25 There is another matter to be weighed in the balance of convenience. Mr Hillig has offered the usual undertaking in damages, but he has, during the course of submissions, drawn the court's attention to his position as administrator, and in particular s 242 of the Aboriginal Land Rights Act. Although the form of undertaking he now offers is not expressed to be subject to that section, counsel for Mr Hillig informed the court today that in offering the undertaking he would not waive any rights that might arise under that section or otherwise. Section 242(2) says that an Act or omission of (inter alios) an administrator does not subject the administrator personally to any action, liability, claim or demand if the act or omission was done, or omitted to be done, in good faith for the purpose of executing this or any other Act.

26 If that section applies to the undertaking in damages, it substantially qualifies the utility of the undertaking. The undertaking is regarded by the court as a significant factor in the balance of convenience. It enables the court to ask the question whether the appropriate course, on balance, is to restrain the defendants and leave them to assert a claim for damages against the plaintiff pursuant to the undertaking should the restraint prove to be unwarranted, or to decline to restrain the defendants and leave the plaintiff to assert a claim for damages in the ordinary course. The removal of the utility of the undertaking in damages distorts that equation.

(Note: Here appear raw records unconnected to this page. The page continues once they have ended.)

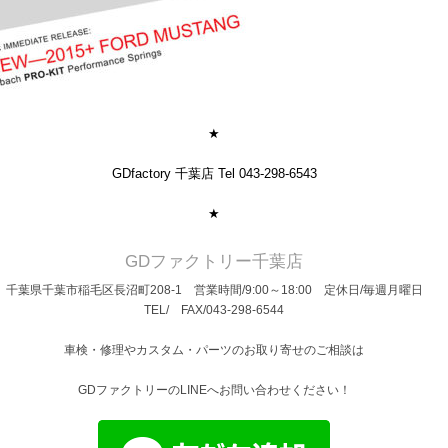
★
GDfactory 千葉店 Tel 043-298-6543
★
GDファクトリー千葉店
千葉県千葉市稲毛区長沼町208-1 営業時間/9:00～18:00 定休日/毎週月曜日
TEL/ FAX/043-298-6544
車検・修理やカスタム・パーツのお取り寄せのご相談は
GDファクトリーのLINEへお問い合わせください！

27 Since there are other factors that I regard as quite compelling and pointing against the making of the orders sought by Mr Hillig today, I do no more than to note the difficulty that is created by the limitation to the undertaking that he wishes to assert, so that the matter can be considered in a more thorough manner should further injunctive relief be sought.

28 Finally, I should note that Mr Hillig's proposals today do not, as senior counsel for the defendants has pointed out, include any proposed undertaking, even up to 29 May 2006, not to call upon any banks or owner parties to pay funds of Darkinjung across to Mr Hillig or any other undertaking that would constrain him in whatever course of action he chooses to pursue as administrator, or in the capacity he now claims to have as director of Darkinjung and other entities. That means that the proposed orders that Mr Hillig has put to the court are lopsided and would not, in my view, adequately serve to preserve what I consider to be the proper status quo until the further hearing on 29 May.

29 For all these reasons, I shall not accept the submissions made on behalf of Mr Hillig to make the orders he proposes. I shall accept the proffered undertaking of the defendants, bearing in mind that even with the modification I have mentioned, it does not constitute any significant departure from the existing order of the Land and Environment Court.

30 I shall adjourn the proceedings to Monday, 29 May 2006, at 2pm, including the interlocutory application.

31 I shall make orders to permit Mr Hillig to make an application with respect to the company administrators, if he wishes, made returnable at that time, and to permit any of the defendants to make an application with respect to Mr Hillig's actions of Monday afternoon, also made returnable at that time.

32 This short-term interlocutory regime is far from perfect. It does not purport to address the question of what will happen if, between now and Monday, Mr Hillig seeks to assert rights as director of Darkinjung, or any of the relevant subsidiaries. It would be premature for the court to anticipate any such action. But since my concern is to preserve the status quo as best I can pending a further hearing, I shall grant liberty to both parties to apply, on 24 hours notice.

33 The only appropriate order for costs, in my opinion, is that costs be reserved.